Imbalanced Graph Classification with Multi-scale Oversampling Graph Neural Networks
Rongrong Ma, Guansong Pang, Ling Chen
TL;DR
Imbalanced graph classification is addressed by MOSGNN, a multi-scale oversampling GNN that augments minority graphs at subgraph, graph, and pairwise levels. It jointly optimizes three auxiliary objectives—graph-level classification, pairwise-graph relation prediction, and MIL-based subgraph classification—via the overall objective $\mathcal{L}=L^g + \lambda L^p + \beta L^s$, thereby enriching minority representations. MOSGNN demonstrates significant gains over state-of-the-art methods across 16 datasets and remains adaptable to different loss functions and GNN backbones, highlighting its versatility and practical impact. The approach emphasizes intra- and inter-graph information, offering a scalable, generic framework for robust imbalanced graph learning with strong empirical support.
Abstract
One main challenge in imbalanced graph classification is to learn expressive representations of the graphs in under-represented (minority) classes. Existing generic imbalanced learning methods, such as oversampling and imbalanced learning loss functions, can be adopted for enabling graph representation learning models to cope with this challenge. However, these methods often directly operate on the graph representations, ignoring rich discriminative information within the graphs and their interactions. To tackle this issue, we introduce a novel multi-scale oversampling graph neural network (MOSGNN) that learns expressive minority graph representations based on intra- and inter-graph semantics resulting from oversampled graphs at multiple scales - subgraph, graph, and pairwise graphs.

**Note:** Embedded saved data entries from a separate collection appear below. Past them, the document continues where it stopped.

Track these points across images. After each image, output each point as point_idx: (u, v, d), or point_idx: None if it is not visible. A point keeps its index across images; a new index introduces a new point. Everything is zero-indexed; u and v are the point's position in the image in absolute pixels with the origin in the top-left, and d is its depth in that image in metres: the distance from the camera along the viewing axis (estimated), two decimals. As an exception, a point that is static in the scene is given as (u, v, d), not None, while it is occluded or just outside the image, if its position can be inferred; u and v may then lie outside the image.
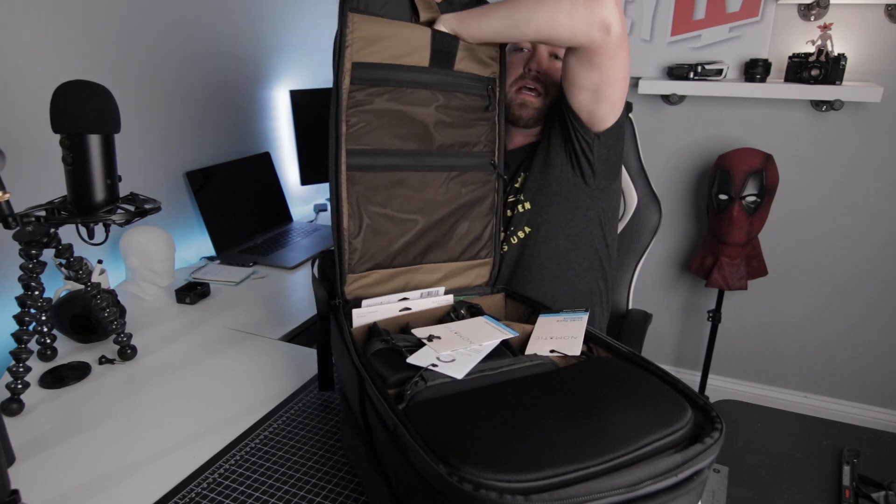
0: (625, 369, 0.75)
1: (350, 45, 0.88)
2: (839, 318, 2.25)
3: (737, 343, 2.42)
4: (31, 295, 1.04)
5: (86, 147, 0.98)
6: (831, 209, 2.16)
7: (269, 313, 1.45)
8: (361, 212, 0.94)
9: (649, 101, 2.25)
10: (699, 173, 2.29)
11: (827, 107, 2.05)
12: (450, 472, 0.55)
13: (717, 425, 0.63)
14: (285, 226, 2.09)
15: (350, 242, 0.93)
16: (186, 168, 1.79)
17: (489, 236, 1.08)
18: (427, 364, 0.76)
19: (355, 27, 0.88)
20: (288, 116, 2.19)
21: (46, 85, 1.01)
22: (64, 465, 0.91)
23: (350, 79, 0.89)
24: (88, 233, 1.06)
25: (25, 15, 1.32)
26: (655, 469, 0.57)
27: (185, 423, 1.02)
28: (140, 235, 1.49)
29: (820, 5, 1.96)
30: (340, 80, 0.88)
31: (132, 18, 1.56)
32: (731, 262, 2.10)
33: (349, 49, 0.88)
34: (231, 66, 1.93)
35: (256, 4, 1.98)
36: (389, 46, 0.91)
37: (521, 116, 1.22)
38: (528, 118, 1.22)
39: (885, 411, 2.28)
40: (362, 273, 0.95)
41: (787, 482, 1.64)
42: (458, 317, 0.94)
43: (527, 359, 0.80)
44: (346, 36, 0.87)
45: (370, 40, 0.89)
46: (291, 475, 0.89)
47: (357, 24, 0.88)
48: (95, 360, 1.20)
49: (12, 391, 1.03)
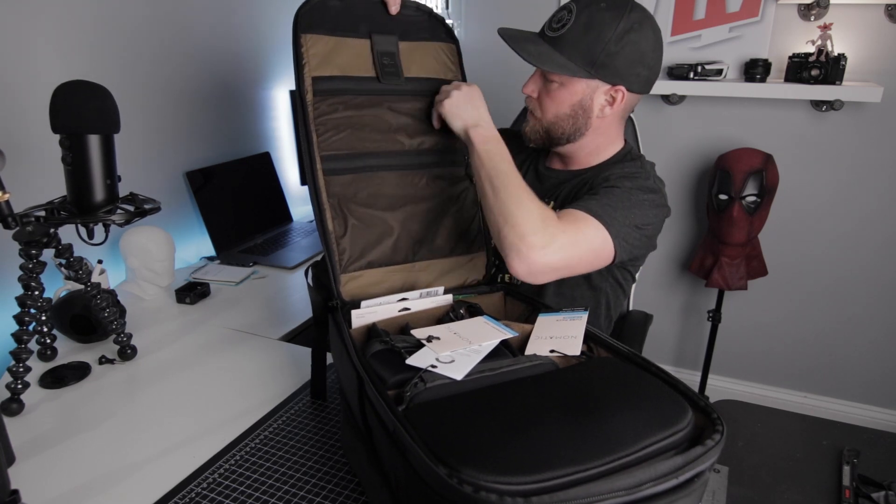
0: (625, 370, 0.75)
1: (307, 62, 0.95)
2: (839, 318, 2.25)
3: (737, 343, 2.42)
4: (31, 295, 1.04)
5: (85, 147, 0.98)
6: (831, 209, 2.16)
7: (268, 313, 1.45)
8: (345, 212, 0.96)
9: (649, 101, 2.25)
10: (699, 173, 2.29)
11: (827, 107, 2.05)
12: (450, 474, 0.55)
13: (718, 427, 0.63)
14: (285, 226, 2.09)
15: (338, 243, 0.94)
16: (186, 168, 1.79)
17: (477, 230, 1.09)
18: (426, 365, 0.76)
19: (308, 46, 0.96)
20: (288, 116, 2.19)
21: (46, 85, 1.01)
22: (64, 465, 0.91)
23: (312, 92, 0.96)
24: (88, 233, 1.06)
25: (25, 15, 1.32)
26: (656, 471, 0.57)
27: (185, 423, 1.02)
28: (140, 235, 1.49)
29: (820, 5, 1.95)
30: (304, 94, 0.95)
31: (132, 19, 1.56)
32: (731, 262, 2.10)
33: (306, 66, 0.95)
34: (231, 66, 1.92)
35: (256, 4, 1.98)
36: (340, 60, 0.98)
37: (525, 138, 1.20)
38: (529, 140, 1.19)
39: (885, 411, 2.28)
40: (354, 273, 0.96)
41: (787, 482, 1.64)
42: (457, 317, 0.94)
43: (527, 359, 0.80)
44: (301, 55, 0.95)
45: (323, 56, 0.97)
46: (291, 475, 0.89)
47: (310, 42, 0.96)
48: (95, 360, 1.20)
49: (12, 391, 1.03)
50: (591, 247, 0.97)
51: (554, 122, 1.13)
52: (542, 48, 1.07)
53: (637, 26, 1.04)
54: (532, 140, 1.18)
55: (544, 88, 1.12)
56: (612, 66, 1.05)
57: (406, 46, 1.05)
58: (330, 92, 0.97)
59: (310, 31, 0.95)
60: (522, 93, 1.16)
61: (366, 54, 1.01)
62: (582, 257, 0.97)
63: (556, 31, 1.07)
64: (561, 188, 1.19)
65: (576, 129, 1.13)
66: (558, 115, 1.12)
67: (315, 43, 0.96)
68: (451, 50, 1.11)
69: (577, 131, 1.13)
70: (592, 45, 1.04)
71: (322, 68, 0.96)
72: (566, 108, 1.11)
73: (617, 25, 1.03)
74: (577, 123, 1.12)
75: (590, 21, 1.03)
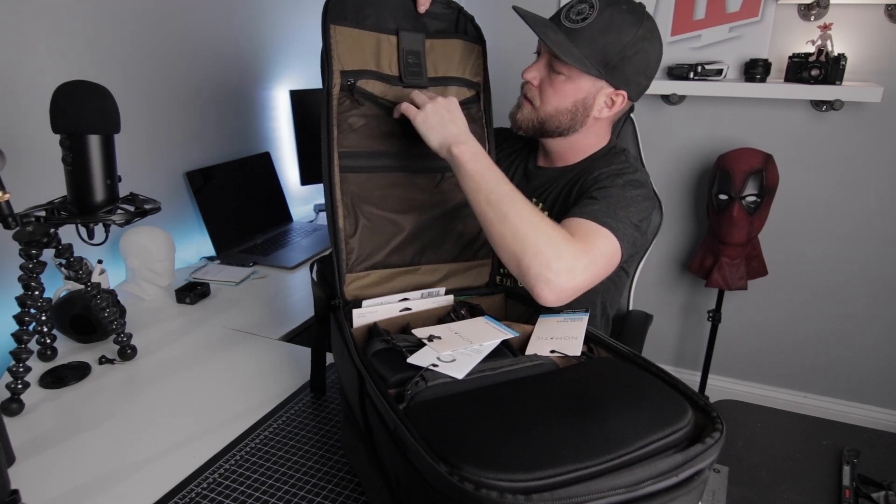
0: (625, 370, 0.75)
1: (336, 55, 0.93)
2: (839, 318, 2.25)
3: (737, 343, 2.42)
4: (31, 295, 1.04)
5: (86, 147, 0.98)
6: (831, 209, 2.16)
7: (268, 313, 1.45)
8: (357, 212, 0.95)
9: (649, 101, 2.25)
10: (699, 173, 2.29)
11: (827, 107, 2.05)
12: (451, 472, 0.55)
13: (717, 426, 0.63)
14: (285, 226, 2.09)
15: (347, 242, 0.94)
16: (186, 168, 1.79)
17: (485, 238, 1.08)
18: (427, 364, 0.76)
19: (338, 38, 0.93)
20: (288, 116, 2.19)
21: (46, 85, 1.01)
22: (64, 465, 0.91)
23: (340, 86, 0.94)
24: (88, 233, 1.06)
25: (25, 15, 1.32)
26: (656, 469, 0.57)
27: (185, 423, 1.02)
28: (140, 235, 1.49)
29: (820, 5, 1.96)
30: (330, 87, 0.93)
31: (131, 19, 1.56)
32: (731, 262, 2.10)
33: (335, 59, 0.93)
34: (231, 66, 1.93)
35: (256, 4, 1.98)
36: (367, 56, 0.96)
37: (514, 123, 1.17)
38: (518, 127, 1.16)
39: (885, 411, 2.28)
40: (361, 273, 0.95)
41: (787, 482, 1.64)
42: (458, 317, 0.94)
43: (527, 359, 0.80)
44: (331, 47, 0.93)
45: (352, 50, 0.95)
46: (291, 475, 0.89)
47: (339, 35, 0.94)
48: (95, 360, 1.20)
49: (12, 391, 1.03)
50: (606, 258, 0.97)
51: (553, 114, 1.11)
52: (559, 37, 1.05)
53: (650, 35, 1.04)
54: (523, 128, 1.15)
55: (548, 78, 1.10)
56: (622, 71, 1.05)
57: (433, 44, 1.03)
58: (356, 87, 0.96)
59: (339, 23, 0.93)
60: (522, 77, 1.13)
61: (392, 51, 0.99)
62: (602, 272, 0.96)
63: (575, 24, 1.04)
64: (548, 186, 1.19)
65: (571, 125, 1.12)
66: (559, 108, 1.10)
67: (345, 36, 0.94)
68: (478, 51, 1.08)
69: (572, 127, 1.12)
70: (610, 46, 1.03)
71: (350, 62, 0.95)
72: (568, 102, 1.10)
73: (636, 31, 1.02)
74: (574, 119, 1.11)
75: (611, 21, 1.02)
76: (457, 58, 1.06)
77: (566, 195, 1.14)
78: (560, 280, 0.86)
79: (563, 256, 0.87)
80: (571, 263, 0.88)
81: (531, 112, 1.13)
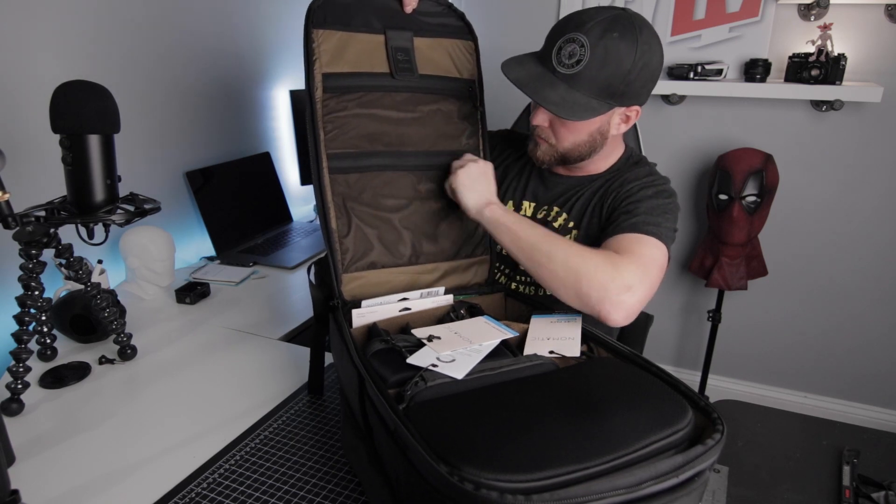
0: (625, 370, 0.75)
1: (317, 58, 0.94)
2: (839, 318, 2.25)
3: (737, 343, 2.42)
4: (31, 295, 1.04)
5: (85, 147, 0.98)
6: (831, 209, 2.16)
7: (268, 313, 1.45)
8: (349, 212, 0.95)
9: (649, 101, 2.23)
10: (699, 173, 2.29)
11: (827, 107, 2.05)
12: (451, 472, 0.55)
13: (718, 427, 0.63)
14: (285, 226, 2.09)
15: (341, 242, 0.94)
16: (186, 168, 1.79)
17: (482, 234, 1.08)
18: (427, 364, 0.76)
19: (320, 41, 0.94)
20: (288, 116, 2.19)
21: (46, 85, 1.01)
22: (64, 465, 0.91)
23: (322, 89, 0.94)
24: (88, 233, 1.06)
25: (25, 15, 1.32)
26: (656, 470, 0.57)
27: (185, 423, 1.02)
28: (140, 235, 1.49)
29: (820, 5, 1.96)
30: (313, 90, 0.94)
31: (132, 19, 1.56)
32: (731, 262, 2.10)
33: (317, 62, 0.94)
34: (231, 66, 1.92)
35: (256, 4, 1.98)
36: (352, 56, 0.97)
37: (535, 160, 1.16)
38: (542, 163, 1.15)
39: (885, 411, 2.28)
40: (357, 273, 0.95)
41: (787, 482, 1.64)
42: (457, 317, 0.94)
43: (527, 359, 0.80)
44: (312, 50, 0.93)
45: (335, 52, 0.95)
46: (291, 475, 0.89)
47: (321, 38, 0.94)
48: (95, 360, 1.20)
49: (12, 391, 1.03)
50: (658, 265, 0.98)
51: (571, 148, 1.10)
52: (559, 91, 1.01)
53: (648, 49, 1.01)
54: (545, 163, 1.15)
55: (557, 119, 1.07)
56: (630, 92, 1.03)
57: (422, 43, 1.02)
58: (341, 89, 0.96)
59: (322, 27, 0.94)
60: (531, 122, 1.11)
61: (380, 49, 0.99)
62: (657, 279, 0.97)
63: (571, 69, 1.00)
64: (571, 195, 1.17)
65: (592, 150, 1.12)
66: (576, 142, 1.09)
67: (327, 38, 0.94)
68: (469, 48, 1.08)
69: (594, 151, 1.12)
70: (612, 78, 1.00)
71: (333, 64, 0.95)
72: (584, 135, 1.08)
73: (634, 55, 0.99)
74: (593, 146, 1.10)
75: (606, 55, 0.98)
76: (447, 55, 1.06)
77: (595, 206, 1.13)
78: (622, 299, 0.89)
79: (617, 276, 0.90)
80: (627, 280, 0.90)
81: (549, 148, 1.12)
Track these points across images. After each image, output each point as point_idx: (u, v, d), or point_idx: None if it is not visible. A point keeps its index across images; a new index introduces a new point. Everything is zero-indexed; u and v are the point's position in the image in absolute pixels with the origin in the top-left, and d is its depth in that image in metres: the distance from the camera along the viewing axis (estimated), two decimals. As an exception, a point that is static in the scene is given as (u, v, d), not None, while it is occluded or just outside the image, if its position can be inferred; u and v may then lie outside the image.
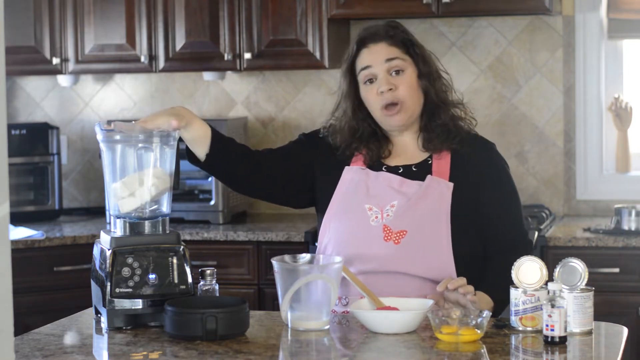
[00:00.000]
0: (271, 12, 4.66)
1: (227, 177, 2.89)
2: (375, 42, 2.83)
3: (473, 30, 4.81)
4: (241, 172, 2.85)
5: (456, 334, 2.39)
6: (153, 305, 2.57)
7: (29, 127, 4.92)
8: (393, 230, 2.73)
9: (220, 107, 5.10)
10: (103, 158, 2.68)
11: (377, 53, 2.82)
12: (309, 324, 2.51)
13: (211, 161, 2.80)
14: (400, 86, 2.79)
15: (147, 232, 2.64)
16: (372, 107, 2.83)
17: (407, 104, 2.80)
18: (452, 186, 2.77)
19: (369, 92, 2.82)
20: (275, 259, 2.55)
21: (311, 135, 2.97)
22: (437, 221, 2.73)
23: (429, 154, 2.84)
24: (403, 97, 2.79)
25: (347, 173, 2.85)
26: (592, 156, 4.75)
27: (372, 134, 2.86)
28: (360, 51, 2.84)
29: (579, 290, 2.48)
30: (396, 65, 2.80)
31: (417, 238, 2.72)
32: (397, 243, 2.72)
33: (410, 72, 2.82)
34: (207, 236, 4.47)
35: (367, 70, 2.82)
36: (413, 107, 2.81)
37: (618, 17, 4.80)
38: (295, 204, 2.98)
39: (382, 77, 2.80)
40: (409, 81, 2.81)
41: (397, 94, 2.79)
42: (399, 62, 2.81)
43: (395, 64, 2.80)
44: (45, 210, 4.91)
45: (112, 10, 4.81)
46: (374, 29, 2.85)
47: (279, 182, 2.89)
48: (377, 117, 2.83)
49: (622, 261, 4.13)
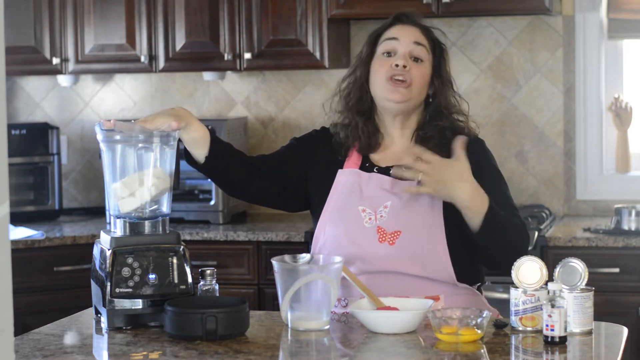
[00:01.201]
0: (271, 12, 4.66)
1: (223, 180, 2.90)
2: (411, 23, 2.88)
3: (473, 30, 4.81)
4: (238, 176, 2.86)
5: (456, 334, 2.39)
6: (153, 305, 2.57)
7: (29, 127, 4.92)
8: (387, 231, 2.73)
9: (220, 107, 5.10)
10: (103, 158, 2.68)
11: (409, 31, 2.86)
12: (309, 324, 2.51)
13: (209, 163, 2.80)
14: (415, 69, 2.81)
15: (147, 232, 2.64)
16: (378, 77, 2.84)
17: (414, 86, 2.81)
18: None
19: (383, 63, 2.84)
20: (275, 259, 2.55)
21: (303, 139, 2.97)
22: (430, 220, 2.73)
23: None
24: (414, 77, 2.81)
25: (341, 176, 2.85)
26: (592, 156, 4.76)
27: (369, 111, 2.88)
28: (393, 25, 2.89)
29: (579, 290, 2.48)
30: (419, 52, 2.84)
31: (412, 238, 2.72)
32: (392, 244, 2.72)
33: (427, 65, 2.85)
34: (207, 236, 4.47)
35: (392, 42, 2.85)
36: (417, 93, 2.82)
37: (618, 17, 4.80)
38: (290, 208, 2.99)
39: (402, 53, 2.83)
40: (423, 71, 2.84)
41: (410, 73, 2.81)
42: (424, 50, 2.85)
43: (420, 51, 2.84)
44: (45, 210, 4.91)
45: (112, 10, 4.81)
46: (415, 13, 2.93)
47: (273, 186, 2.89)
48: (378, 91, 2.84)
49: (622, 261, 4.14)
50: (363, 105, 2.88)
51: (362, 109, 2.88)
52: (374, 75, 2.85)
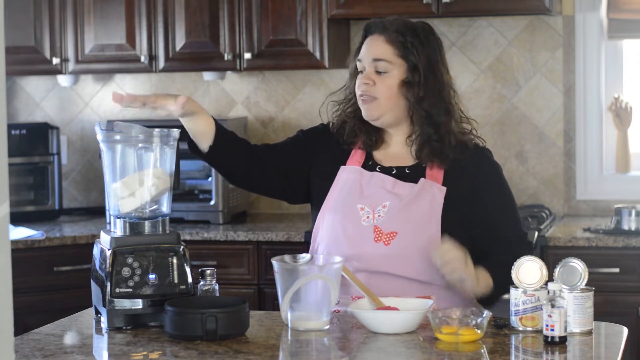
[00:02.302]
0: (271, 12, 4.66)
1: (226, 170, 2.90)
2: (379, 32, 2.83)
3: (473, 30, 4.81)
4: (241, 165, 2.86)
5: (456, 334, 2.39)
6: (153, 305, 2.57)
7: (29, 127, 4.92)
8: (384, 231, 2.73)
9: (220, 107, 5.10)
10: (103, 158, 2.68)
11: (371, 47, 2.82)
12: (309, 324, 2.51)
13: (213, 154, 2.81)
14: (379, 84, 2.80)
15: (147, 232, 2.64)
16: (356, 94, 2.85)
17: (381, 101, 2.80)
18: (445, 190, 2.76)
19: (357, 80, 2.85)
20: (275, 259, 2.55)
21: (309, 132, 2.97)
22: (427, 224, 2.73)
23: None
24: (378, 94, 2.79)
25: (343, 172, 2.85)
26: (592, 156, 4.76)
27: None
28: (365, 38, 2.87)
29: (579, 290, 2.48)
30: (382, 67, 2.80)
31: (407, 240, 2.71)
32: (387, 244, 2.72)
33: (394, 74, 2.79)
34: (207, 236, 4.47)
35: (359, 62, 2.85)
36: (388, 107, 2.79)
37: (618, 17, 4.80)
38: (291, 198, 2.98)
39: (367, 71, 2.83)
40: (389, 82, 2.79)
41: (373, 89, 2.80)
42: (385, 64, 2.80)
43: (382, 65, 2.80)
44: (45, 210, 4.91)
45: (112, 10, 4.81)
46: (382, 20, 2.85)
47: (276, 176, 2.90)
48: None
49: (622, 261, 4.14)
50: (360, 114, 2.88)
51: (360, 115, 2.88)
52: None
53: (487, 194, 2.81)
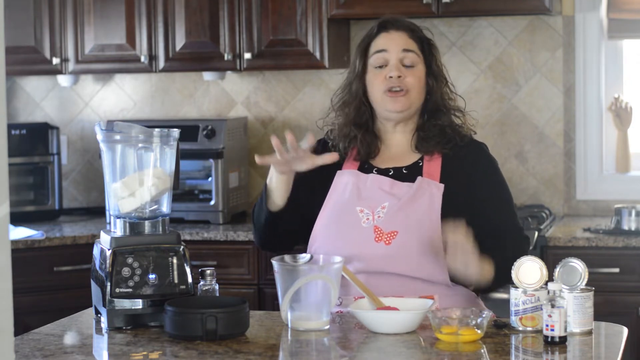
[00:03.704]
0: (271, 12, 4.66)
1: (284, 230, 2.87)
2: (397, 28, 2.86)
3: (473, 30, 4.81)
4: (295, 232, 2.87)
5: (456, 334, 2.39)
6: (153, 305, 2.57)
7: (29, 127, 4.92)
8: (384, 231, 2.73)
9: (220, 107, 5.10)
10: (103, 158, 2.68)
11: (396, 40, 2.85)
12: (309, 324, 2.51)
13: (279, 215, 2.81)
14: (409, 76, 2.82)
15: (147, 232, 2.64)
16: (375, 91, 2.84)
17: (412, 93, 2.82)
18: (442, 187, 2.77)
19: (377, 76, 2.84)
20: (275, 259, 2.55)
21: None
22: (428, 222, 2.73)
23: (419, 155, 2.84)
24: (410, 85, 2.81)
25: (339, 176, 2.85)
26: (592, 156, 4.76)
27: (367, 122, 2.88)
28: (379, 34, 2.87)
29: (579, 290, 2.48)
30: (410, 59, 2.83)
31: (408, 238, 2.72)
32: (388, 244, 2.72)
33: (420, 68, 2.85)
34: (207, 236, 4.47)
35: (382, 54, 2.84)
36: (416, 99, 2.83)
37: (618, 17, 4.80)
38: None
39: (394, 63, 2.83)
40: (418, 75, 2.84)
41: (405, 81, 2.81)
42: (414, 56, 2.84)
43: (410, 57, 2.83)
44: (45, 210, 4.91)
45: (112, 10, 4.81)
46: (398, 18, 2.89)
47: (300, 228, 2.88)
48: (377, 103, 2.84)
49: (622, 261, 4.14)
50: (362, 118, 2.87)
51: (361, 121, 2.87)
52: (371, 89, 2.86)
53: (484, 189, 2.82)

It achieves this by jointly optimizing subgraph-level, graph-level, and pairwise-graph learning tasks to learn the discriminative information embedded within and between the minority graphs. Extensive experiments on 16 imbalanced graph datasets show that MOSGNN i) significantly outperforms five state-of-the-art models, and ii) offers a generic framework, in which different advanced imbalanced learning loss functions can be easily plugged in and obtain significantly improved classification performance.